PASSAGE SHOWN:
+--
In 2007, Haunch of Venison, was bought by Christie's auction house. Then, last year, while its gallery's space in Mayfair's Haunch of Venison Yard was being extended, it moved into the rear part of the Royal Academy building. The gallery has struggled to fill those grand spaces since then, but, finally, with Vasconcelos, that baroque architecture has met its match.

Mary Poppins (2010) dominates the gallery's enormous atrium and grand stairway, and is a like a giant, stuffed puppet creature with octopus legs made from all sorts of soft, childish, pop cultural detritus – stuffed antlers from toy reindeer, harlequin diamond fabrics and lacy pieces of trimming. It is a study in the smothering excesses of nanny-like love, and also of glitzy trashy beauty. The same can be said of a set of Venus-like sculptures that sit at the top of the stairs holding round lamps. The figures are more like Barbies than Botticellis, painted in brash, joyful cartoon hues, but Vasconcelos has covered each statue in a black pattern of intricate crochet. Star and flower shapes blossom from the faces of these painted goddesses, decorating them, while also trapping and silencing them. Here, Vasconcelos's work can be read as a female counterpoint to American Pop artists such as Jeff Koons: both are highly aware of the banal elements of the popular culture from their respective countries (pool toys and naff ceramic statues) while also able to subtly bring out the ecstatic beauty and alarming undertones within them.
+--
Images with bounding boxes:
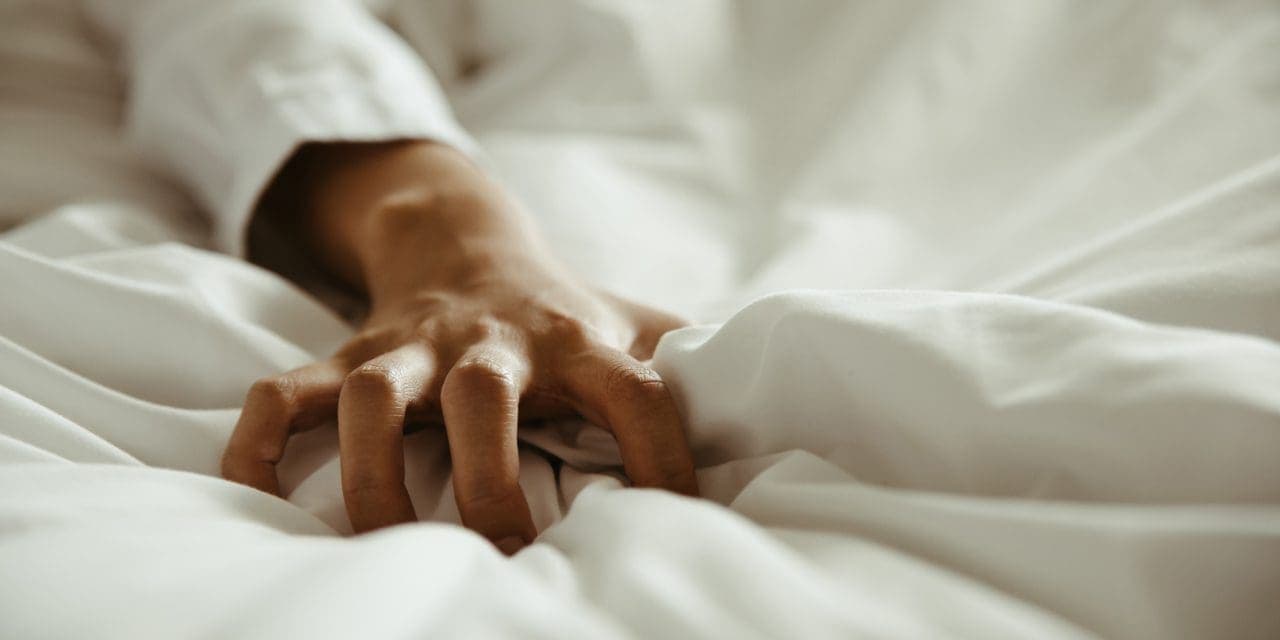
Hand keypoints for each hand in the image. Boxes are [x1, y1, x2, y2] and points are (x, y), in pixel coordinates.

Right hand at [221, 141, 697, 552]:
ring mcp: (413, 346)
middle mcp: (492, 342)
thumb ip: (695, 369)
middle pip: (482, 395)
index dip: (664, 458)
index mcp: (579, 343)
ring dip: (370, 474)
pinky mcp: (349, 353)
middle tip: (503, 557)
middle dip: (486, 480)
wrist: (466, 238)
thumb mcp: (638, 329)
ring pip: (368, 395)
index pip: (637, 394)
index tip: (679, 522)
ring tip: (382, 547)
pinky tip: (252, 498)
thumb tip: (774, 430)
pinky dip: (256, 443)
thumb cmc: (567, 313)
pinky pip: (281, 392)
+--
TASKS TO PERFORM:
1 > Answer these questions from the passage on Vasconcelos:
(a) In what year was Haunch of Venison bought by Christie's?
(b) Which work dominates the gallery's atrium and grand stairway?
(c) What do the Venus-like sculptures at the top of the stairs hold?
2 > Please carry on the passage on Vasconcelos from the point where it stops.

PER-TASK ANSWERS:
1 >
(a) 2007
(b) Mary Poppins (2010)
(c) Round lamps

2 >
Beauty, and our desire to achieve it or own it, is at the heart of this artist's work. Garden of Eden (Labyrinth) (2010) is a hyperreal maze of eerily glowing fake flowers and twinkly lights sitting in the velvet dark. While there are many large works, it's Vasconcela's sensitivity to her materials, however, that lifts this exhibition out of the ordinary. Piano Dentelle (2008) is a large grand piano that has been wrapped in complicated snowflakes of crochet, silencing the instrument's ability to make music, and transforming it into a purely decorative item. There's no denying how exquisitely beautiful, however, the crochet work is here, but it's certainly beauty that has come at a heavy price.